Rewrite the paragraph of the materials science excerpt below that begins "Think back to the state-of-the-art mobile phone" as a short bulleted list that keeps its main facts.

(Extract provided Opens)

To contextualize this acceleration, let’s look at Thomas Edison’s invention of the light bulb. Edison required a bulb with low heat production, low power consumption, and a long-lasting, light-emitting material. With intuition and empirical data as his guide, Edison set out testing over 1,600 materials. After 14 months of testing and tinkering, he settled on a carbon-coated cotton thread. Fast forward 30 years to the introduction of the tungsten filament and the market for Edison’s carbonaceous-cotton filament is wiped out. So Edison’s 1,600 experiments and guesses produced what ultimately was a sub-optimal material solution that readily was replaced within three decades.
But today materials engineers can work with materials discovery software to analytically derive and virtually test optimal new materials for specified applications. “Materials engineering is the ability to detect a very small particle — something like a 10-nanometer particle on a 300-millimeter wafer,” explains Nalamasu. “That is really equivalent to finding an ant in the city of Seattle.”
Thanks to machine learning and exponential leaps in computation and quantum theory, the high price of guesswork involved in materials discovery is rapidly being phased out in favor of analytical and numerical methods. The materials scientist of tomorrow will be able to specify desired properties of materials and with basic processing parameters, and a quantum-computer based machine learning program, return the optimal material composition required for a specific application. And materials innovation will lead to exponentially more materials innovations. Remember: supercomputers (and soon quantum computers) are the lineage of the computational materials disruption that has been taking place over the past 70 years.
Augmented Reality/Virtual Reality and Materials Science
Think back to the state-of-the-art mobile phone in the 1980s, big, bulky, and reserved for Wall Street executives. Phones ran upwards of $4,000 and weighed over 5 kilos (a dozen pounds). These phones could only be used for calls and lacked any memory to store contact information. “If you were to build a smartphone in 1980,” Nalamasu explains, “that would cost something like $110 million. It would be about 14 meters [about 45 feet] tall, and it would require about 200 kilowatts of energy… that’s the power of materials engineering.”
Today, thanks to materials science breakthroughs in semiconductor technology, touchscreen displays, and batteries, children and executives alike can access smartphones with a 6+ inch Organic Light Emitting Diode (OLED) touchscreen displays, 256+ gigabytes of storage, integrated 1080 pixel cameras, and endless other features. By the end of 2018, we’ll have over 2.5 billion smartphones like what I have described above in use according to projections.
Now let’s extrapolate the user interface moment for mobile devices allowed by materials science breakthroughs to the current state of augmented reality (AR) and virtual reality (VR).

(Extract provided Closes)
(Exercise data Opens)

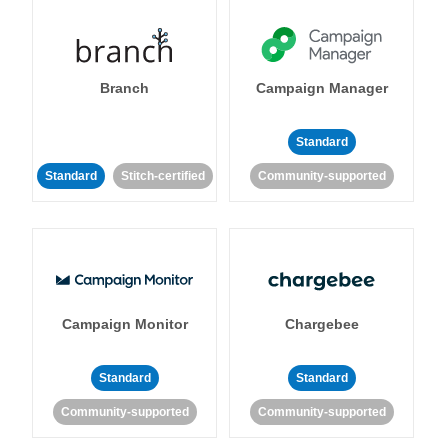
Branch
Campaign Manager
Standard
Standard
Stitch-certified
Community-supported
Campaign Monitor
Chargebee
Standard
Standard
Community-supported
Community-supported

(Exercise data Closes)
(Exercise data Opens)

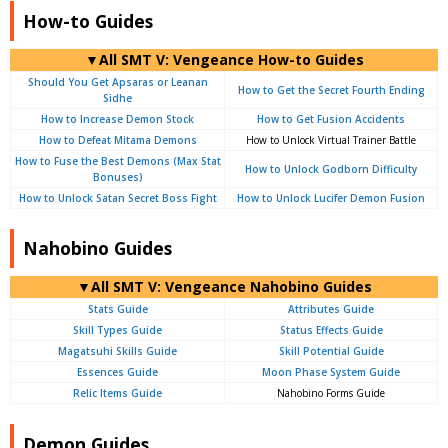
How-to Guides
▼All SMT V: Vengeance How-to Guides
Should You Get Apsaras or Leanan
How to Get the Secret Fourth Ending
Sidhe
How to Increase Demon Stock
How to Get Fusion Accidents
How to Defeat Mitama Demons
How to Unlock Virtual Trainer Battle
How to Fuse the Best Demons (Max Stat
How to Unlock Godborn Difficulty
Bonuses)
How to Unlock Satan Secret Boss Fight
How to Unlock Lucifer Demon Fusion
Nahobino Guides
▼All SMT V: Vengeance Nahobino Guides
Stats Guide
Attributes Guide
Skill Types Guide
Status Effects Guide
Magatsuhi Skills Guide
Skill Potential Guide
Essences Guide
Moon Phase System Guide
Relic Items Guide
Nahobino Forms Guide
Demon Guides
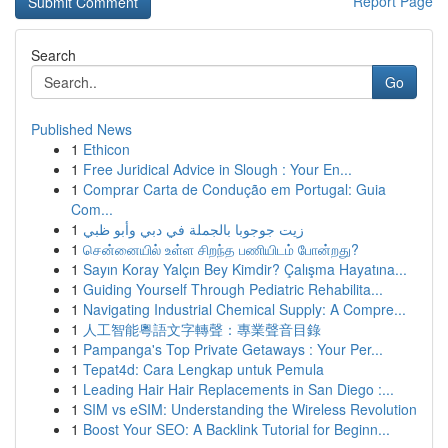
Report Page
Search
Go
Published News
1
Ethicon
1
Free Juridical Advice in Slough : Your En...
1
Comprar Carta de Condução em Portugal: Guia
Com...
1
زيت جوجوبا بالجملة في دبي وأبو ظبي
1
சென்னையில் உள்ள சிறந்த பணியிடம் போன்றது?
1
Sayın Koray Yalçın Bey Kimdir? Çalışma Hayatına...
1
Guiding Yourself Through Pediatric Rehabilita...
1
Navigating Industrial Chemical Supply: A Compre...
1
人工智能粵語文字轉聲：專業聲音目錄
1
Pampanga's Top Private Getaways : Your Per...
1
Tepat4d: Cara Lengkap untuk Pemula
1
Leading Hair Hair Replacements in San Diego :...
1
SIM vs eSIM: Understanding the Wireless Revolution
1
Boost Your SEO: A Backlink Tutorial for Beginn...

(Exercise data Closes)

» Reply to the exercise
- In the 1980s, the most advanced mobile phones were big and bulky, and only Wall Street executives had them.
- They cost upwards of $4,000 and weighed over 5 kilos (a dozen pounds).
- They could only make calls and had no memory to store contact information.
- According to Nalamasu, a smartphone built in 1980 would have cost about $110 million, stood about 14 meters (45 feet) tall, and required about 200 kilowatts of energy. He calls this the power of materials engineering.